→ SET EXERCISE
Please print the entries below word for word, from the line containing "genus: Sphyrapicus" through the end of the entries. Leave the pictures out of your answer.

____ DATASET

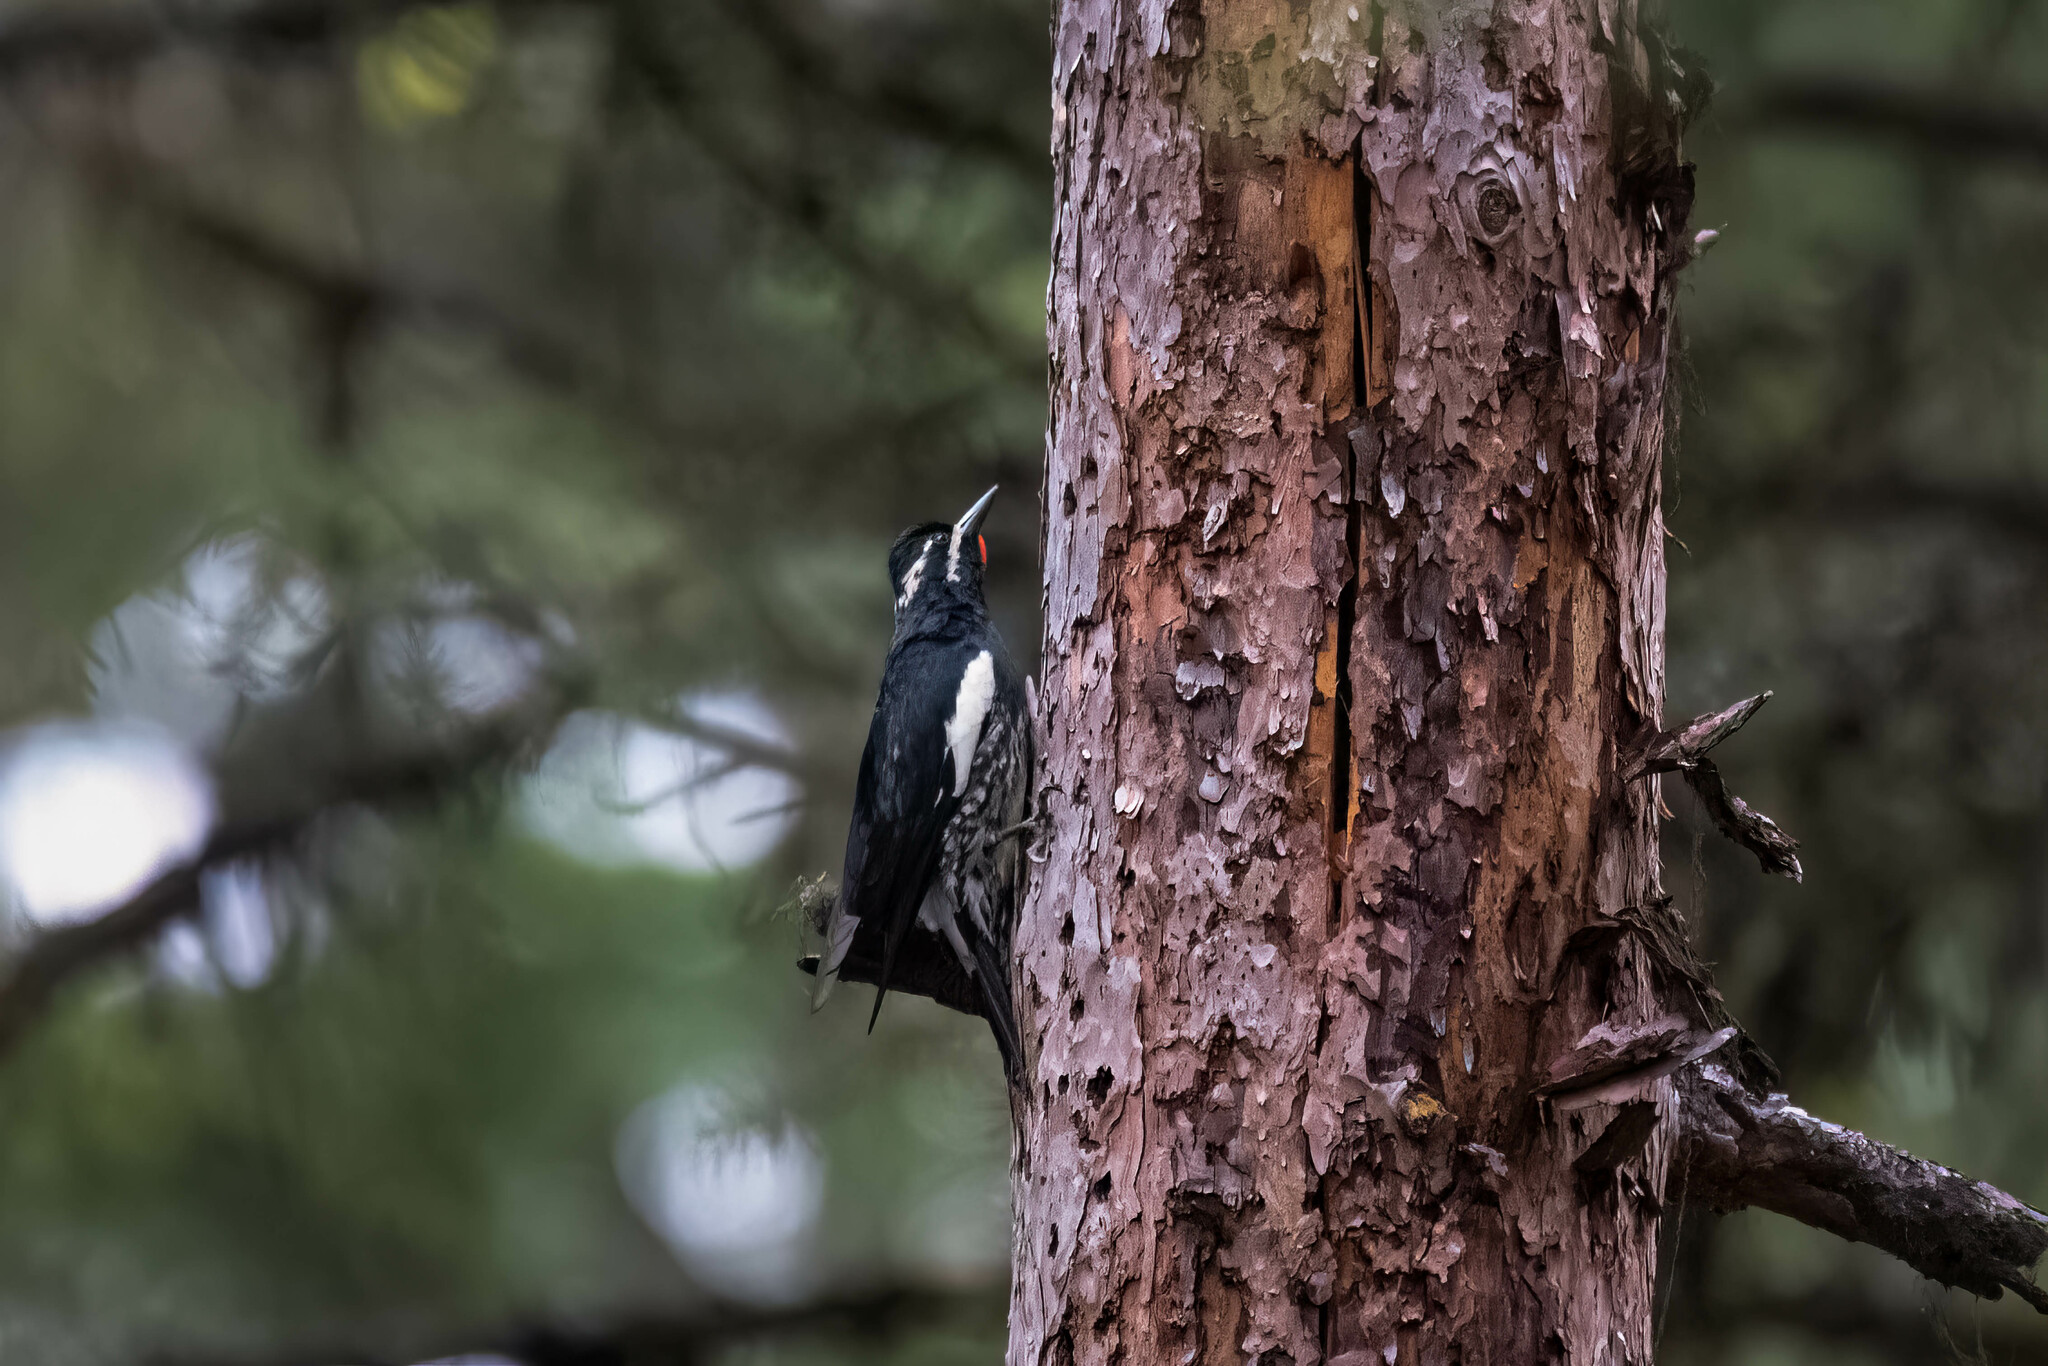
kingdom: Animalia
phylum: Chordata
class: Aves
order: Piciformes
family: Picidae
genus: Sphyrapicus
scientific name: Sphyrapicus thyroideus
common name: Williamson's sapsucker
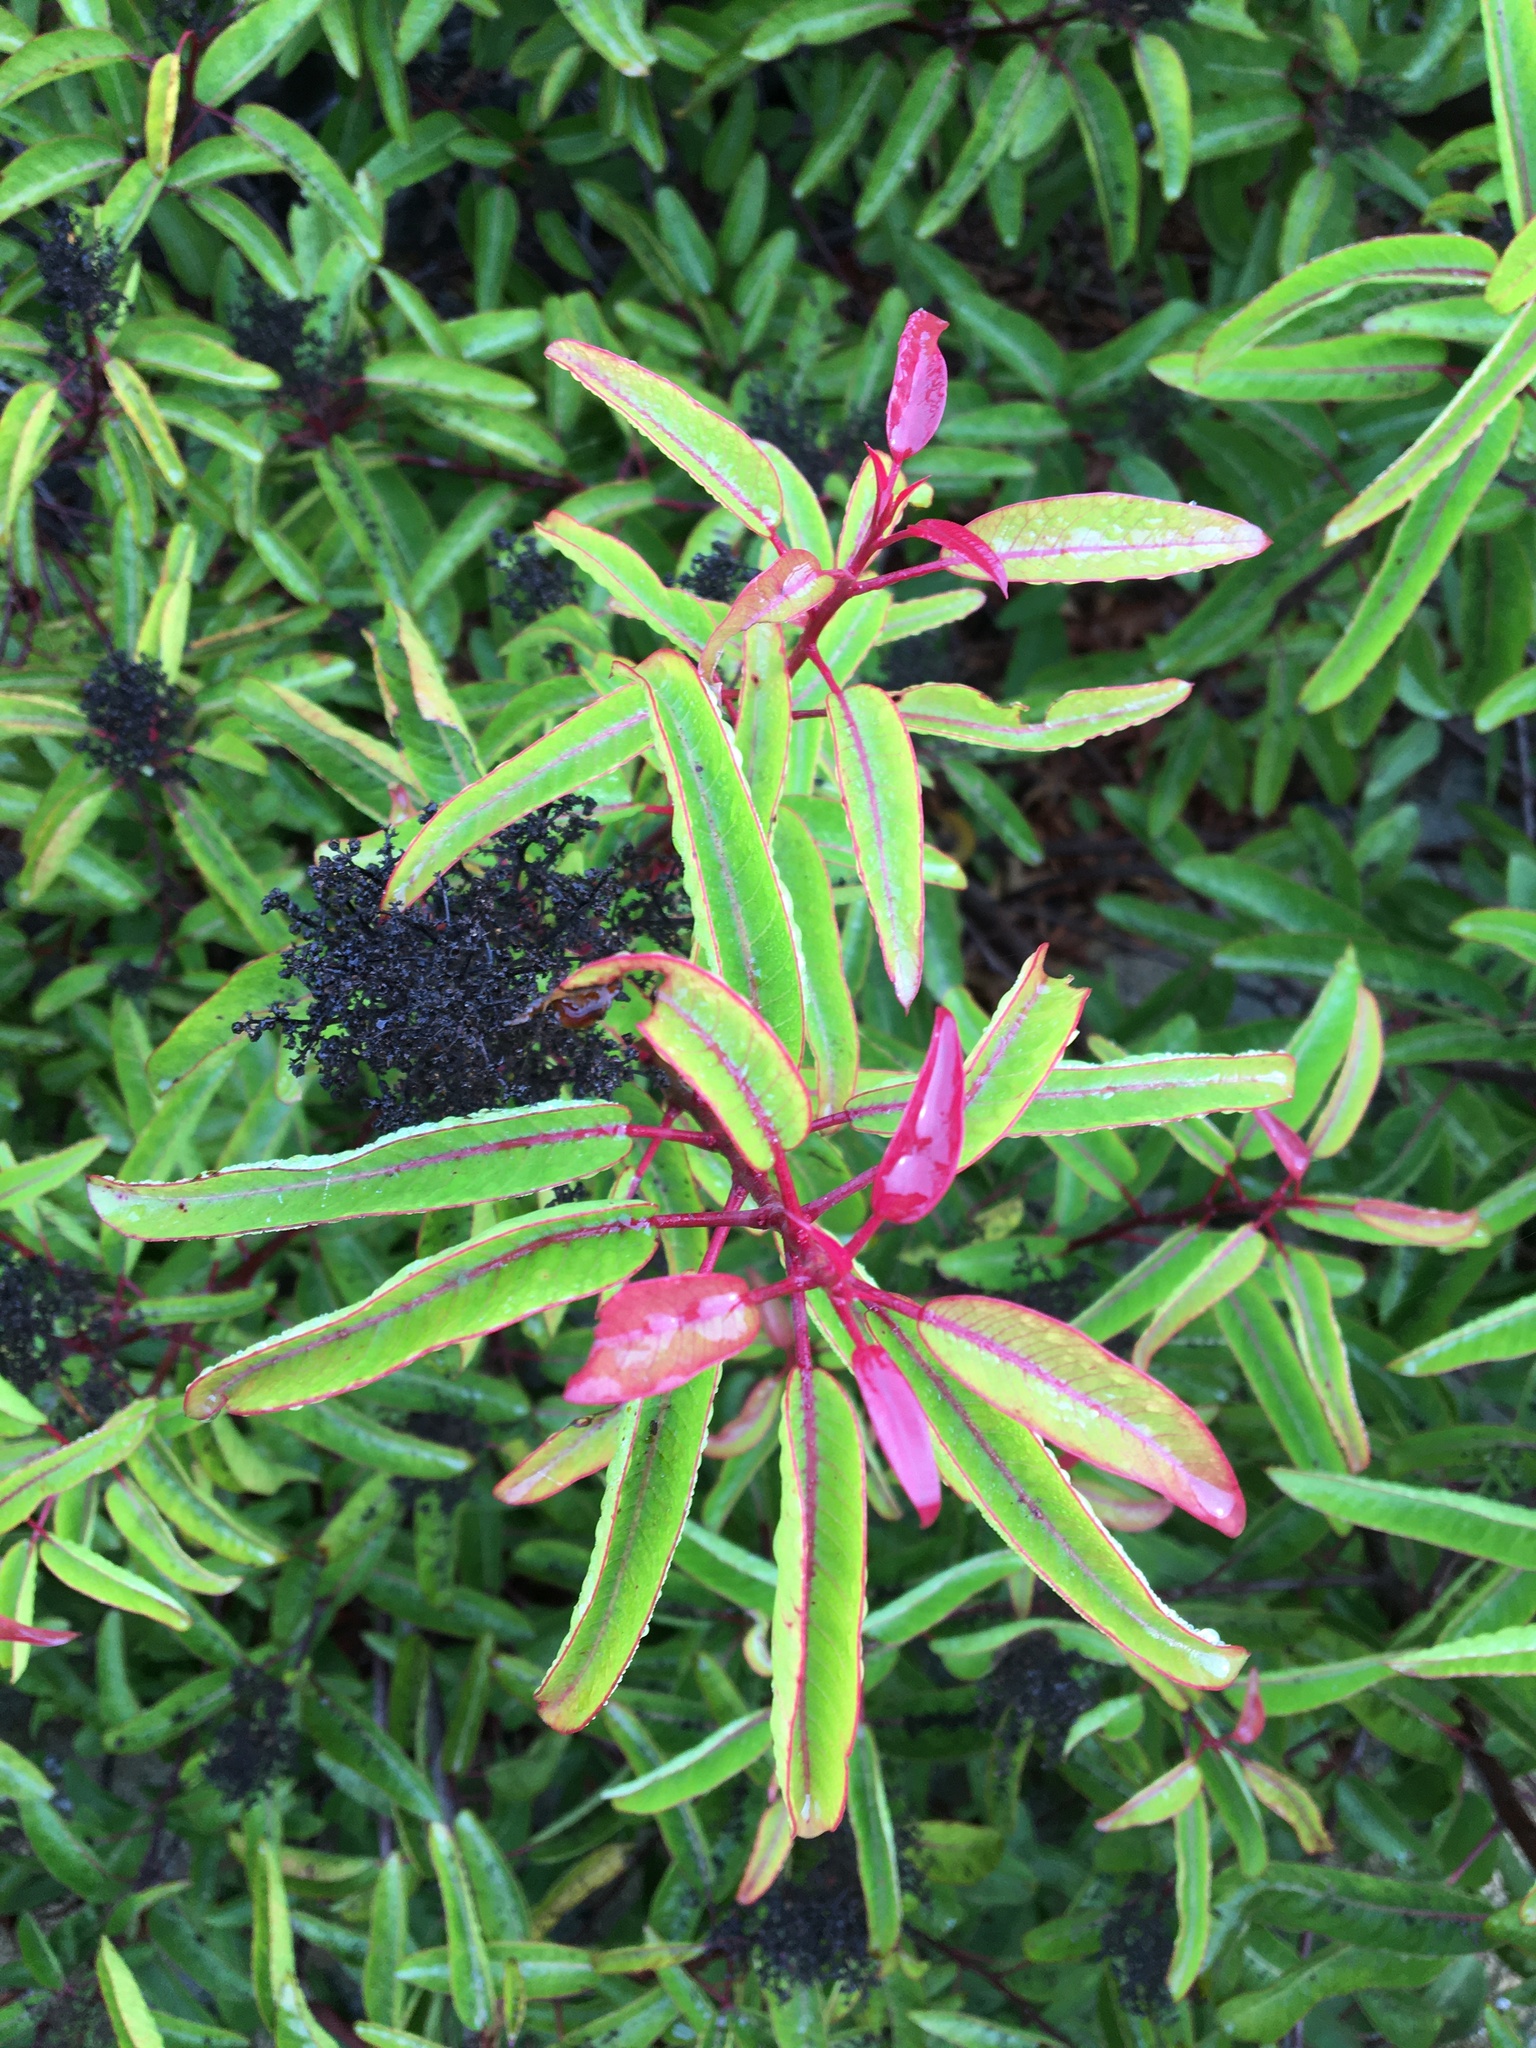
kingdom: Plantae
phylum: Tracheophyta
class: Magnoliopsida
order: Sapindales
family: Anacardiaceae
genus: Malosma
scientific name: Malosma laurina
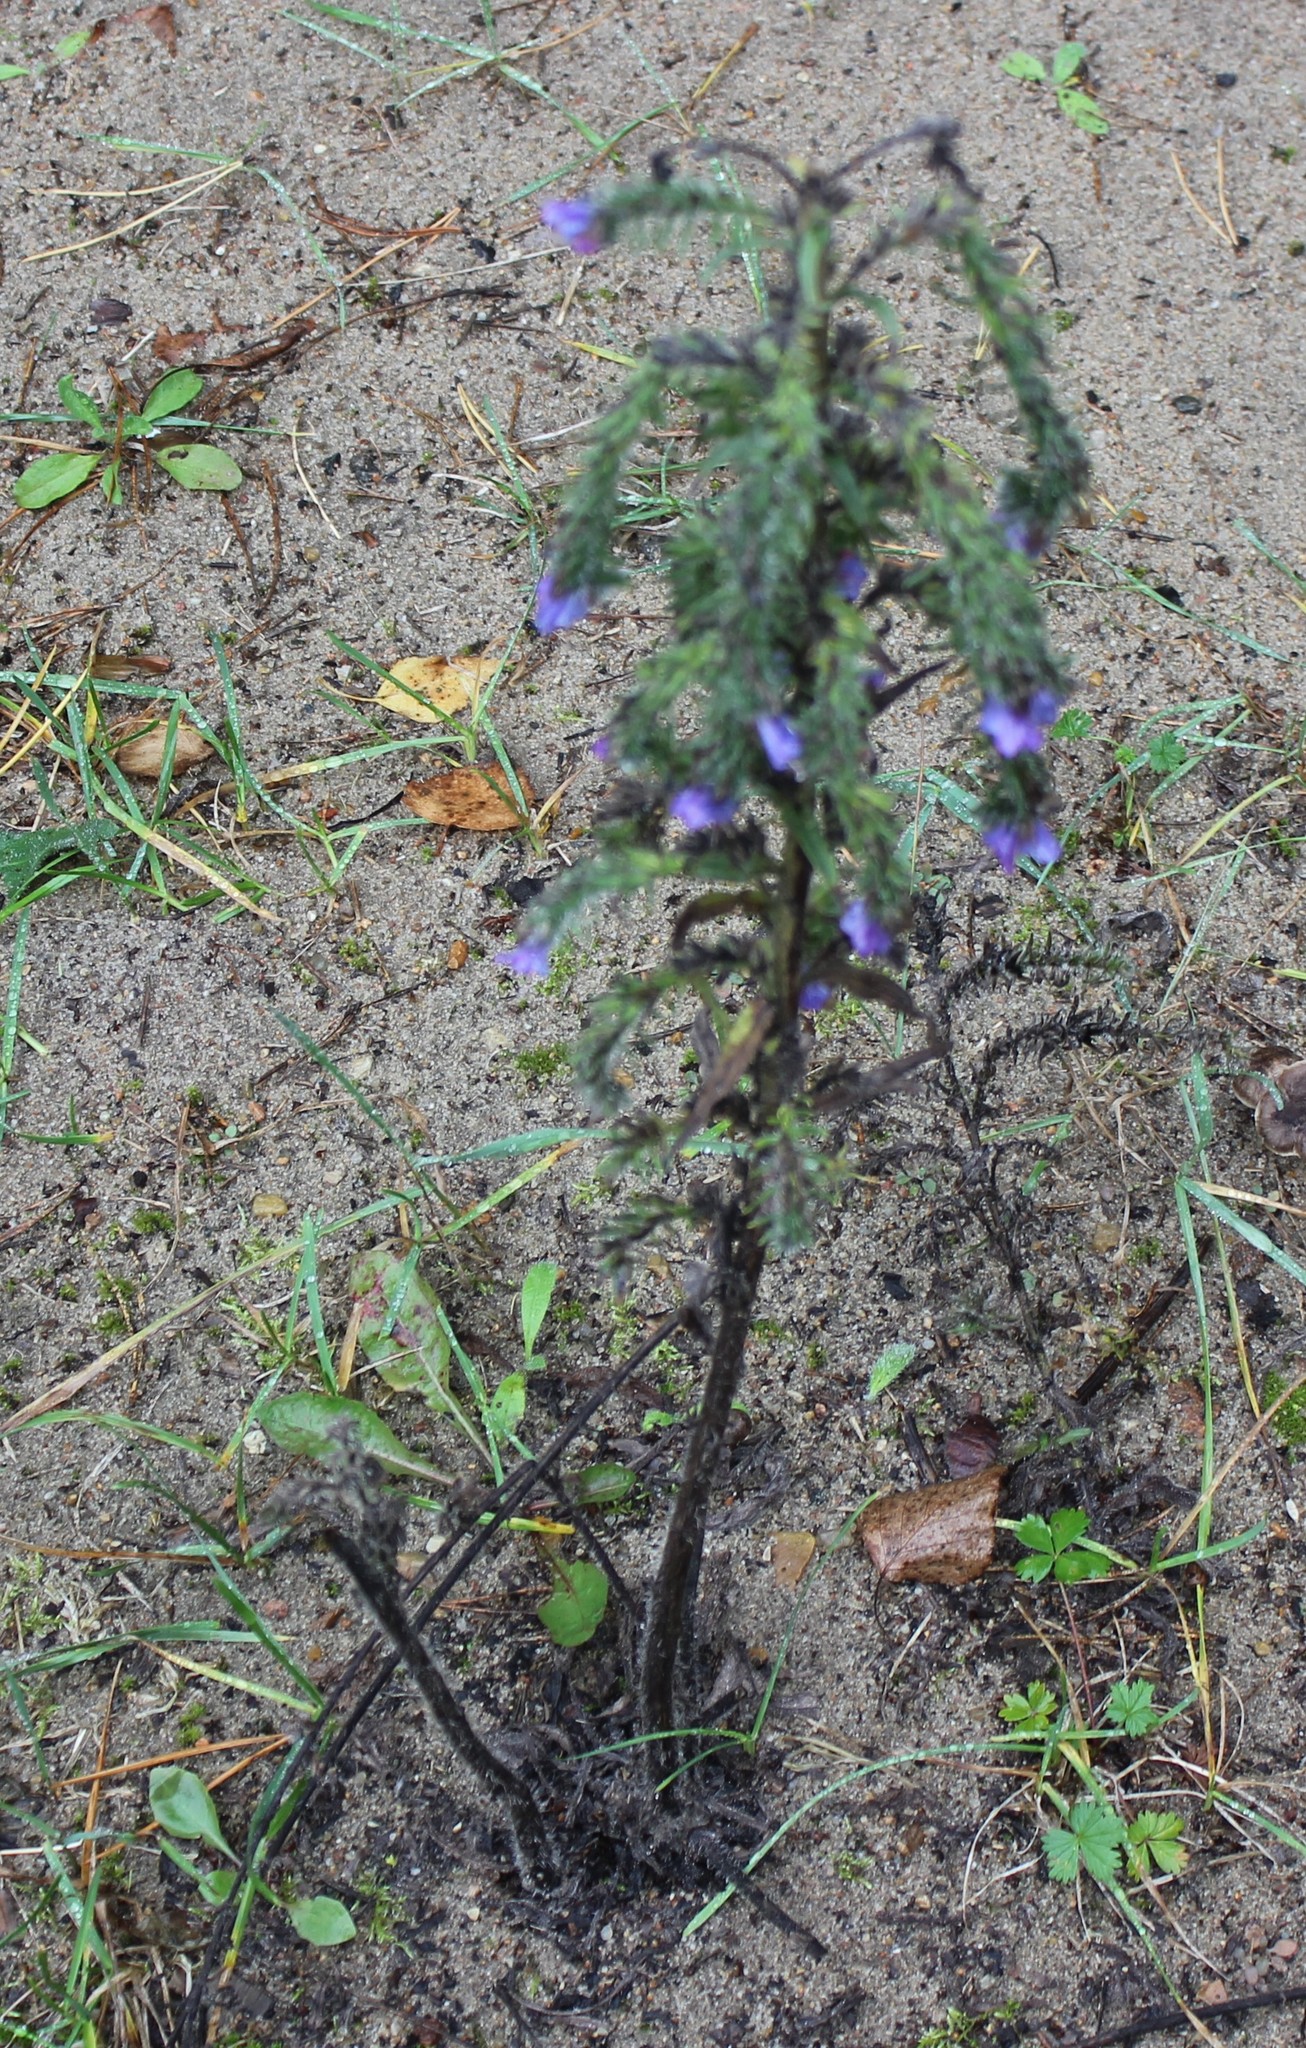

________

→ COMPLETED TASK
genus: Sphyrapicus
scientific name: Sphyrapicus thyroideus
common name: Williamson's sapsucker
kingdom: Plantae
phylum: Tracheophyta
class: Magnoliopsida
order: Sapindales
family: Anacardiaceae
genus: Malosma
scientific name: Malosma laurina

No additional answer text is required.